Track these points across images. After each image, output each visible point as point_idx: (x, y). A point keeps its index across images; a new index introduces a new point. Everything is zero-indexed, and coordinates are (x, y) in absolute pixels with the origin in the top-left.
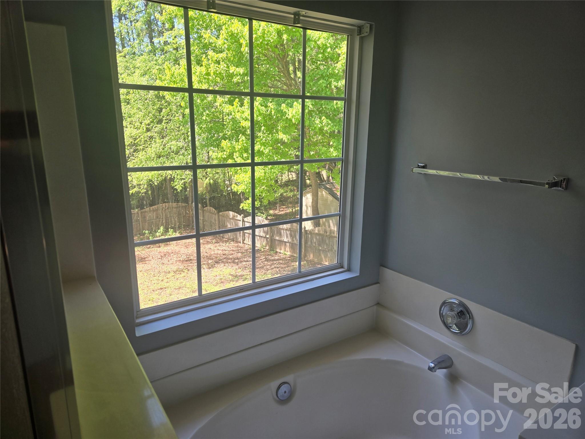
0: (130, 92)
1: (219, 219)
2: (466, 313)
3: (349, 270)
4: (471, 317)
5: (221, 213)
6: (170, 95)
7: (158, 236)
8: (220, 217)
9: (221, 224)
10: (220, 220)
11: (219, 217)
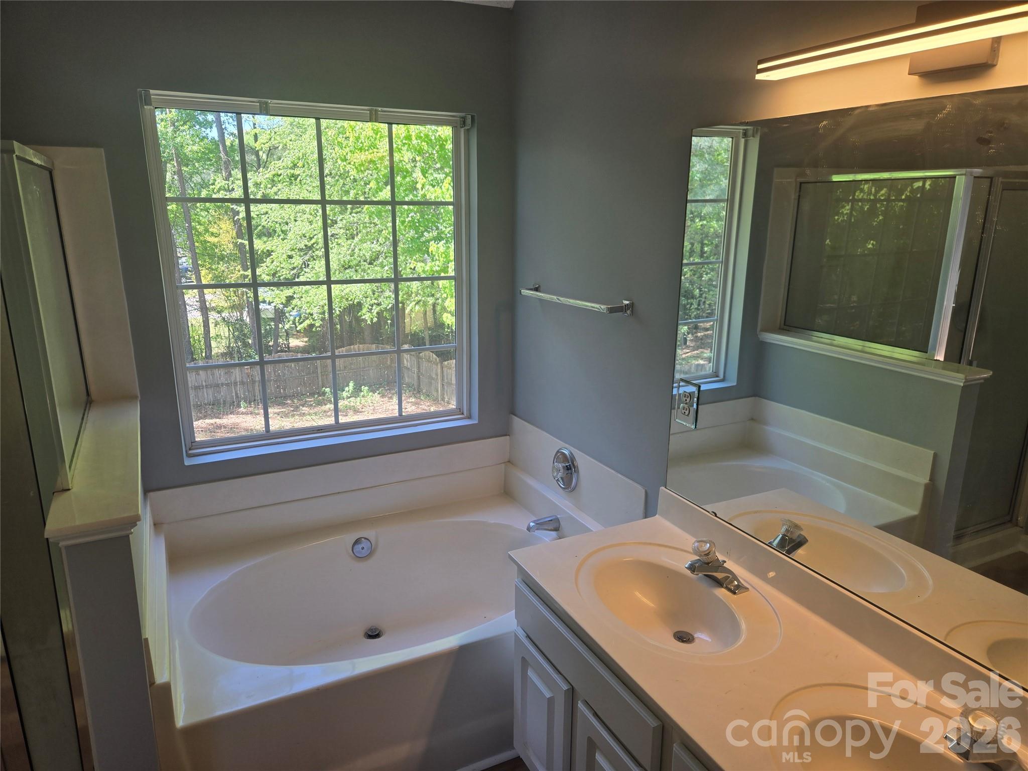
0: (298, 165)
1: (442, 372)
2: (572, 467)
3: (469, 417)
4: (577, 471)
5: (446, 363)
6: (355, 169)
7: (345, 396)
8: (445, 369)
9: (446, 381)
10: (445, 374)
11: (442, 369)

* * *

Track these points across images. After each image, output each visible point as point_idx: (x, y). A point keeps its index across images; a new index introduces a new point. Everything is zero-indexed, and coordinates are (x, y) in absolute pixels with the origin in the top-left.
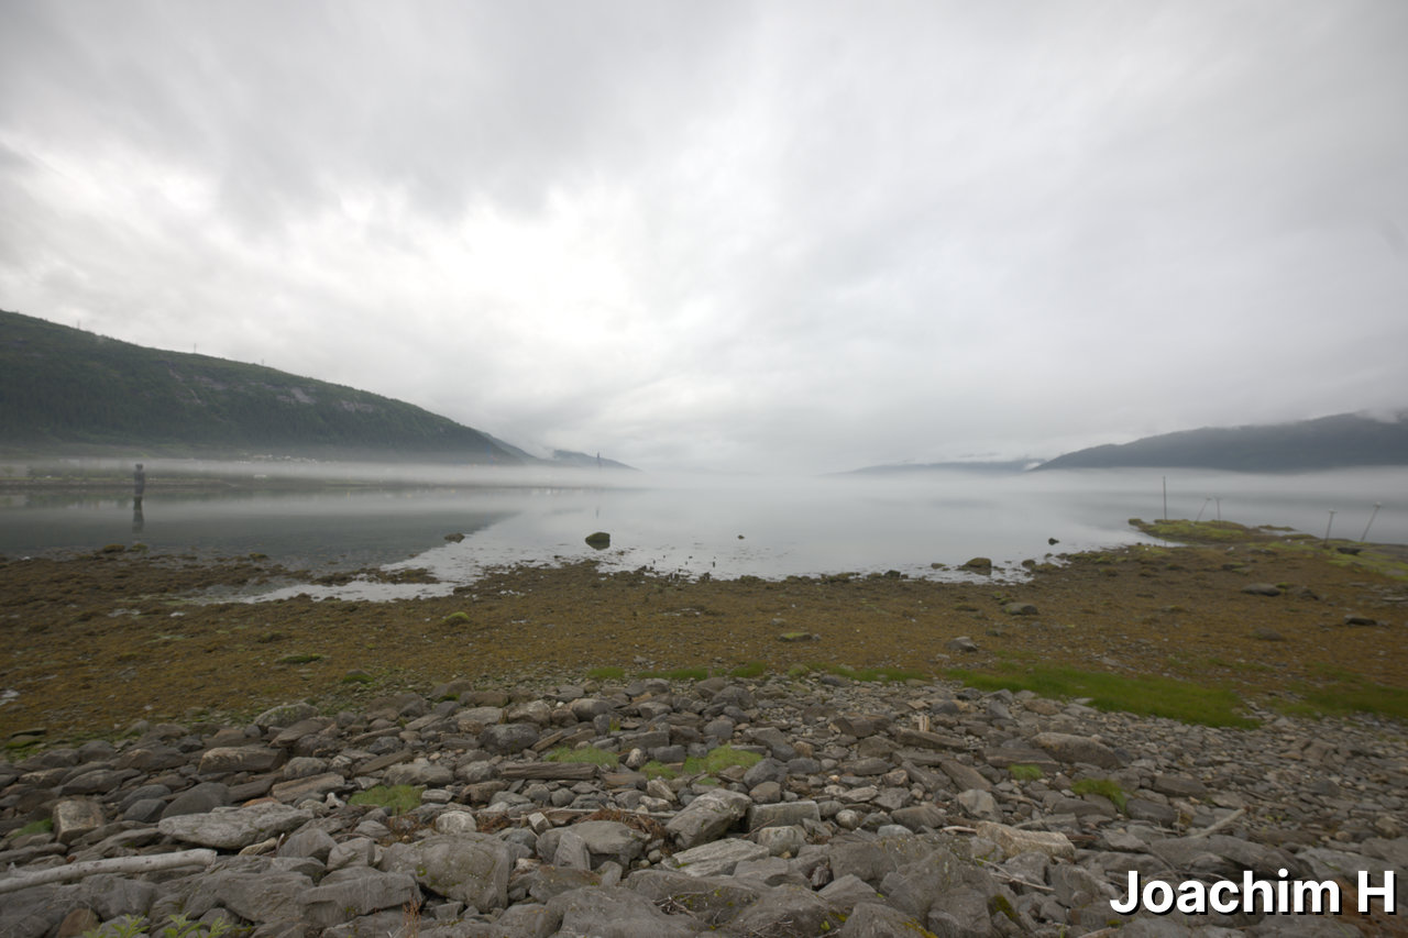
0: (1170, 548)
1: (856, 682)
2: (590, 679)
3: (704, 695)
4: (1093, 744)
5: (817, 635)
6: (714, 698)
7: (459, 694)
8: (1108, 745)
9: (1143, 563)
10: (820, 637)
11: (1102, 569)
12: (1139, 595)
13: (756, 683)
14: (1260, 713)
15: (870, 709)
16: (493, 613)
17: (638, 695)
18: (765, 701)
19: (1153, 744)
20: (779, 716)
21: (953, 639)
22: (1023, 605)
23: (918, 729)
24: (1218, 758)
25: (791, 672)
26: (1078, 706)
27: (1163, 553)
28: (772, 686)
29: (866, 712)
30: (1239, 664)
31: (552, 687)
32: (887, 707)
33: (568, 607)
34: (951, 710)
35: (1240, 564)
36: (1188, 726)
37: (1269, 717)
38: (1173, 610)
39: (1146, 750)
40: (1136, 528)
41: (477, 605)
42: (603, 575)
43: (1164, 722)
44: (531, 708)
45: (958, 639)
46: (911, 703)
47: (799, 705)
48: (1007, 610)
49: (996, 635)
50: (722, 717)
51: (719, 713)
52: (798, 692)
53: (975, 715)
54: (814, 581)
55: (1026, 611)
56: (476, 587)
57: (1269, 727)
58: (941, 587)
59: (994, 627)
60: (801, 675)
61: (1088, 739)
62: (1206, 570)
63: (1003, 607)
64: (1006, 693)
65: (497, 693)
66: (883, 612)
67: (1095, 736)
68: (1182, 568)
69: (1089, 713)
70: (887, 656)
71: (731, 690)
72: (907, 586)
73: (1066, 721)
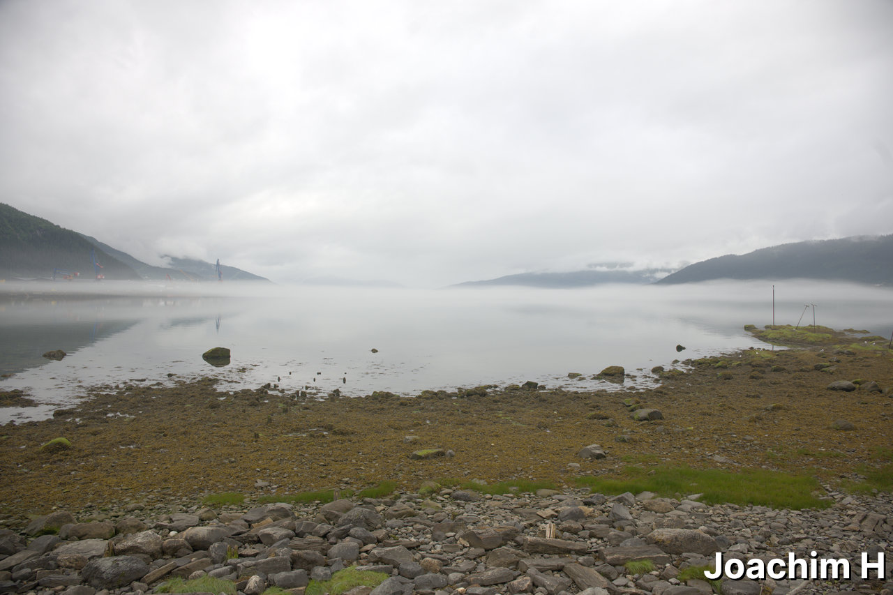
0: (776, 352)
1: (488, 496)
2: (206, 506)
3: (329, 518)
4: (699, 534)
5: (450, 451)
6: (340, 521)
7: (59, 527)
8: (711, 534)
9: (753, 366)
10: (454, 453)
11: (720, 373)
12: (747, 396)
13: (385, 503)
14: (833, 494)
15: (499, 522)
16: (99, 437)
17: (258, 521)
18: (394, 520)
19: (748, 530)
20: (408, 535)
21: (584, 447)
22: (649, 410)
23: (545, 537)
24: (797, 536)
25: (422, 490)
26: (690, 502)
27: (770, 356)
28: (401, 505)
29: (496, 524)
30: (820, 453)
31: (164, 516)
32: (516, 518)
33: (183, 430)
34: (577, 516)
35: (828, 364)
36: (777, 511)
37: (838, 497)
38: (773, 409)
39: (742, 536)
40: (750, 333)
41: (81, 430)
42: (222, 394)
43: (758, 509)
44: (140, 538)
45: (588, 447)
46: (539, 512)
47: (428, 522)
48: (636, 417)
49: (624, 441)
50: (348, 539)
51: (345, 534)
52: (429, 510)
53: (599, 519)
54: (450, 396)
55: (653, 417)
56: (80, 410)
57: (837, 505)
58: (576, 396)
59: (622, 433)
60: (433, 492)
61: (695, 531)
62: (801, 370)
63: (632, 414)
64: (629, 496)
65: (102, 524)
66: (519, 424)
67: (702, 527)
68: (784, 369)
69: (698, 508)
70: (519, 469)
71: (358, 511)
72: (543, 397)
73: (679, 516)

==

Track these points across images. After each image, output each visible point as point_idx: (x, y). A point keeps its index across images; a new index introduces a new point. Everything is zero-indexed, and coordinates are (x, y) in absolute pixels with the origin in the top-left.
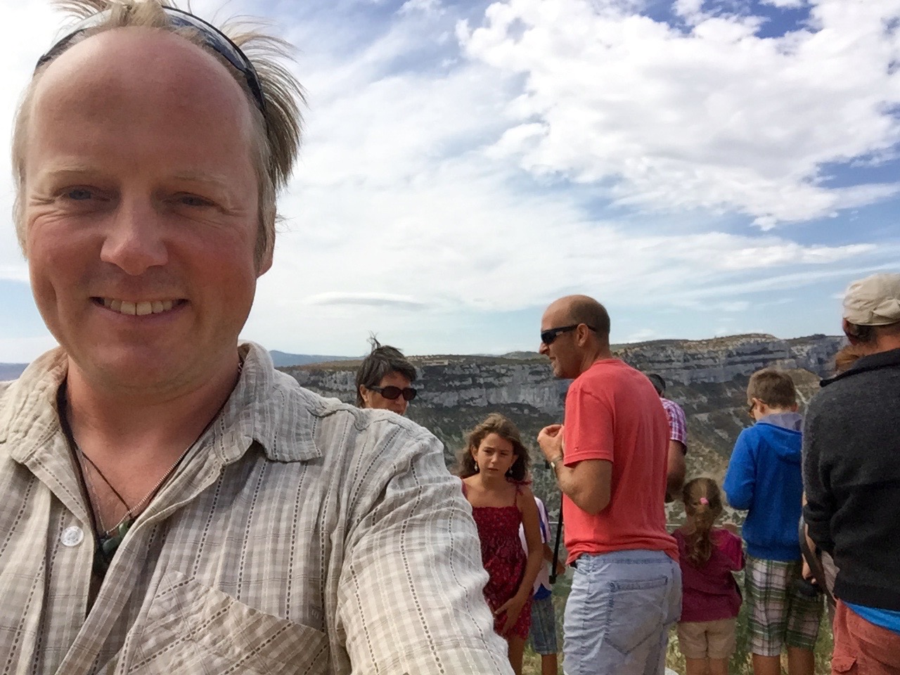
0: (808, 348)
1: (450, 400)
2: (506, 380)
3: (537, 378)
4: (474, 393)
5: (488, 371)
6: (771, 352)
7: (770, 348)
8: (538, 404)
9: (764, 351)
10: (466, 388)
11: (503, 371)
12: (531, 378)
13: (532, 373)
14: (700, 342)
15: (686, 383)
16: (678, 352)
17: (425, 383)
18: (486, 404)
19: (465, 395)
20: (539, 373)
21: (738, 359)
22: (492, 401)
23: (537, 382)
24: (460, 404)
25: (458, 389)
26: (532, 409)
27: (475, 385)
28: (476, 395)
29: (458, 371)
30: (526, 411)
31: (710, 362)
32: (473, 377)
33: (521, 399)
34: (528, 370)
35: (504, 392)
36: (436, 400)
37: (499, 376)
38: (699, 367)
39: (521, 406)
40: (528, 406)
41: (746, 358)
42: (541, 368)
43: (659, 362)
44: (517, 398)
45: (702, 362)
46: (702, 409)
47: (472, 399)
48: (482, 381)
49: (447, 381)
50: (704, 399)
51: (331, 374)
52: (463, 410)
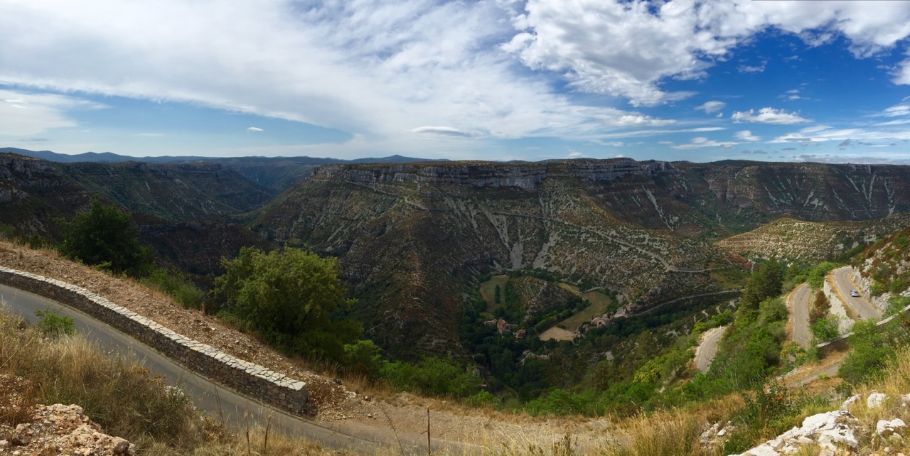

**What you need to do:** Please copy the lines above from the line with "27: (475, 385)" up to and including the line with "52: (463, 410)", exactly as written and with nothing else.

**Completed exercise:**
27: (475, 385)
28: (476, 395)
29: (458, 371)
30: (526, 411)
31: (710, 362)
32: (473, 377)
33: (521, 399)
34: (528, 370)
35: (504, 392)
36: (436, 400)
37: (499, 376)
38: (699, 367)
39: (521, 406)
40: (528, 406)
41: (746, 358)
42: (541, 368)
43: (659, 362)
44: (517, 398)
45: (702, 362)
46: (702, 409)
47: (472, 399)
48: (482, 381)
49: (447, 381)
50: (704, 399)
51: (331, 374)
52: (463, 410)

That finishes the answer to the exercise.